As for that being the only convo of this nature, yeah, utter bullshit. They'd had enough of them so there was no doubt they knew what was meant. IMO, if you hadn't caught this they'd have gone PA within weeks if not days.

D9n't let him bullshit you any more. He cheated.

cl131716 posted 9/24/2013 16:33 PM

Clarrissa-I totally believe that. From what I did see it escalated quickly. Hell they may have taken it to the PA level. I will never know and neither would admit it if they did. They won't even admit it was anything more than play.

Simple posted 9/24/2013 16:36 PM

If it's cheating to you, it IS cheating. Case closed.

I told my FWH that one of the boundaries is that he can't dance with another woman except family or be alone in a meal setting or in any way with another woman. He said I should do the same thing. I said, nope cause I've been in many instances where I am alone in those situations and not once did I cheat. So I can be trusted, you can't, hence the boundaries. He agreed.

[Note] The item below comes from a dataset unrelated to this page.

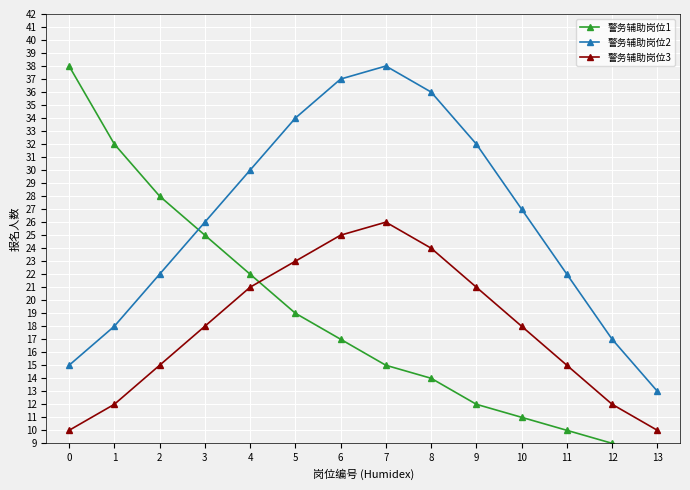

At which category is the sum across all series the highest?

6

He said he wouldn't consider me cheating if I am alone with another man but he understood why just being alone with a woman would be "cheating" in my view.

Another boundary for my FWS is he can't flirt at all, cept with guys... What you've had up there is flirting. And to me when my FWS flirted with so many women and not once with me during this A, I call that cheating. He should be putting all that effort into me, not another woman.

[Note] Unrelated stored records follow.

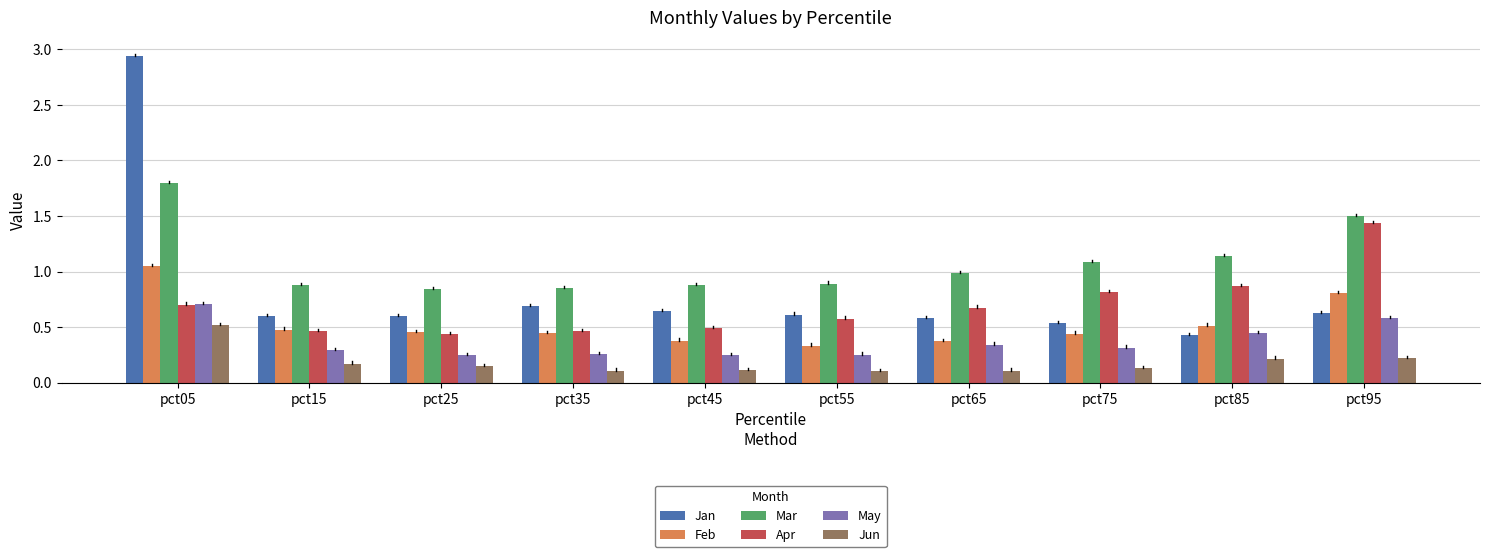

Which series has the largest total across all categories?

Mar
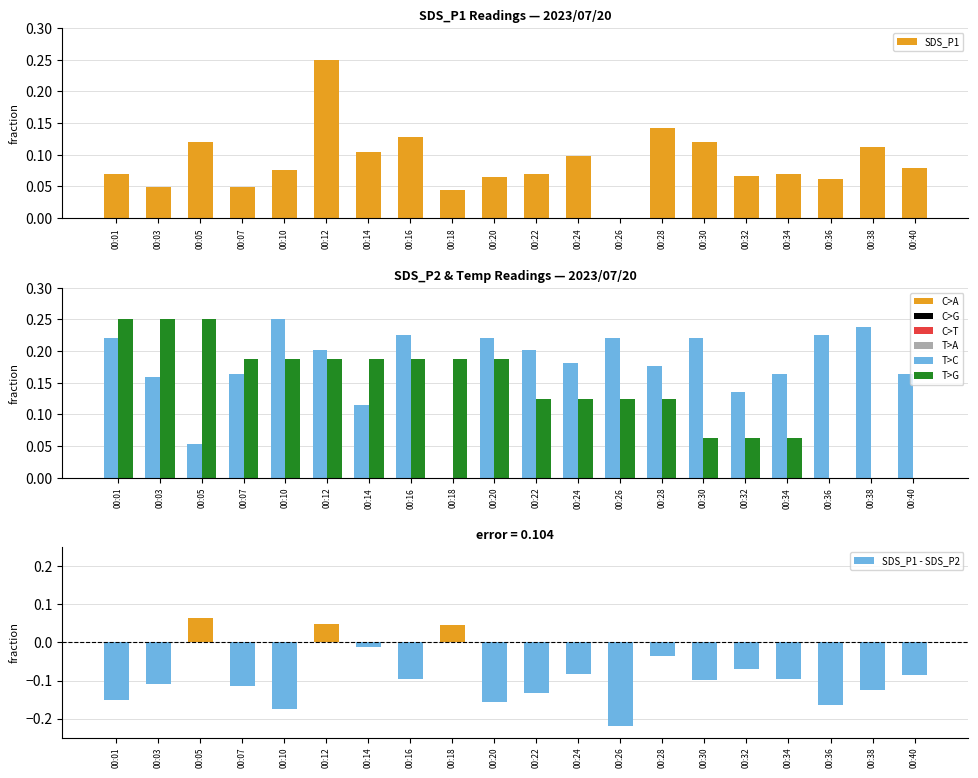

Where is Temp nearest to the value 0?

00:36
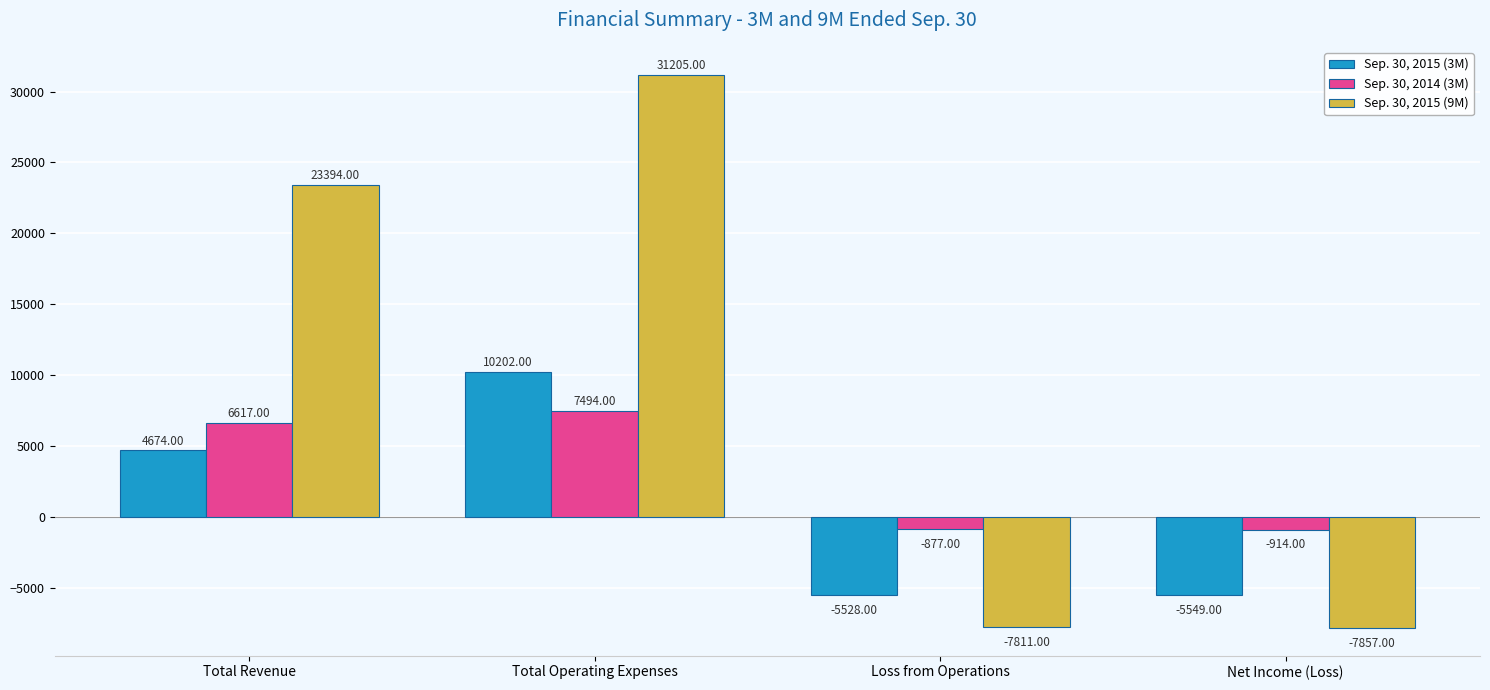

At how many categories does at least one series exceed 6724?

2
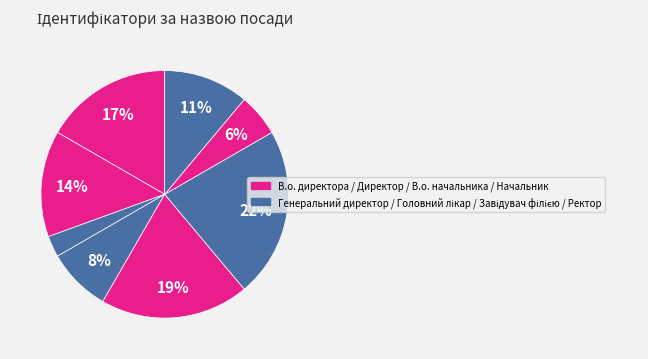

What is the smallest slice in the pie chart?

Генеральний директор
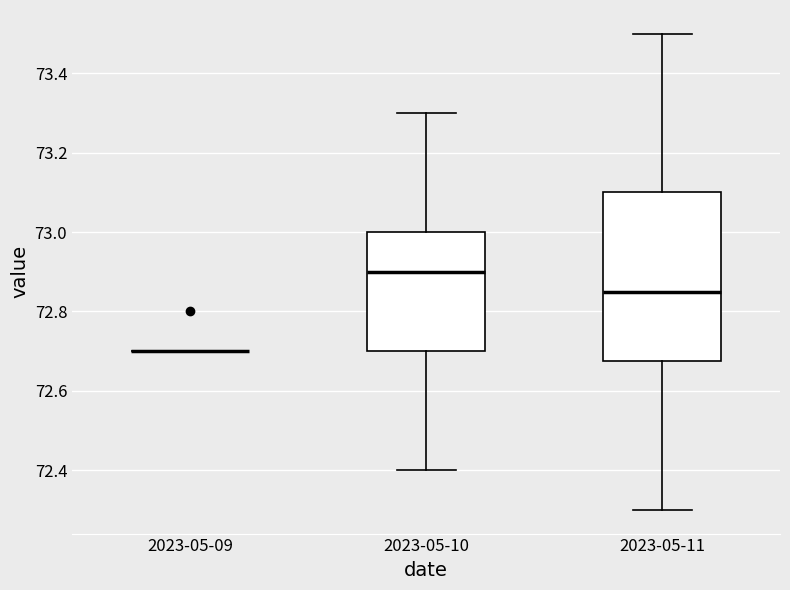

Reading left to right, transcribe this box plot: for each box, give where its median line is, the range the box spans, and where its two whiskers end, as read against the y-axis. The values are not printed on the chart, so give them approximately, as read against the axis.

2023-05-09: box collapsed to a line at 72.70, whiskers 72.70 to 72.70
2023-05-10: median 72.90, box 72.70 to 73.00, whiskers 72.40 to 73.30
2023-05-11: median 72.86, box 72.68 to 73.10, whiskers 72.30 to 73.50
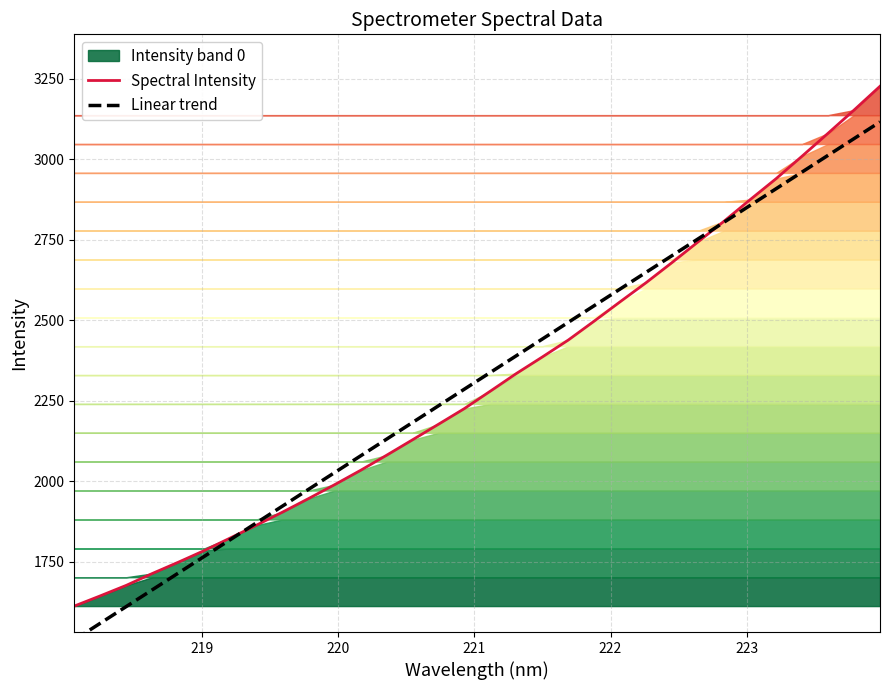

What are all the series names shown in the legend?

Spectral Intensity, Linear trend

BTW my FWS had multiple OW both EAs and PAs, and TRUST ME when I say that what you've shown us is cheating and probably either the tip of the iceberg or the start of a formation of one.

ophelia24 posted 9/24/2013 16:40 PM

CL,

I think you keep asking us whether this is cheating due to the fact that your H is gas lighting you to the max. In other words he is fucking with your mind. Hence the confusion and need for validation. It seems to me that he is unable (or more aptly - unwilling) at this time is to be honest with himself, so therefore being honest and open with you about what is going on for him, is nigh on impossible.

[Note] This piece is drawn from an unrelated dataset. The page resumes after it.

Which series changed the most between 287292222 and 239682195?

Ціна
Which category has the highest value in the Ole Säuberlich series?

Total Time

My H had a fb message exchange with an old gf that I now know (and so does he after me relentlessly challenging him on it for a year) which contained declarations of inappropriate longing, as well as giving her a very intimate song that he had said reminded him of me. I knew it was dodgy at the time, but he gas lighted me too.

Don't let this go, because it is dangerous to your marriage. Mostly because if he truly believes this text exchange is OK, then his boundaries are screwed, and probably manifest in other areas of his life as well.

Good luck.

cl131716 posted 9/24/2013 16:48 PM

Ophelia-So what do I do? Should I stay or leave? I know he is messing with my mind. I can't think clearly most of the time. Like I said, he talks a good talk and I believe him and then I think about it or remember something then suddenly I am very angry and want to stomp his ass into the ground. I'm a mess. I honestly feel like I am going crazy.

Lovedyoumore posted 9/24/2013 16:48 PM

Unless you were looking over his shoulder while he typed every letter, that was cheating.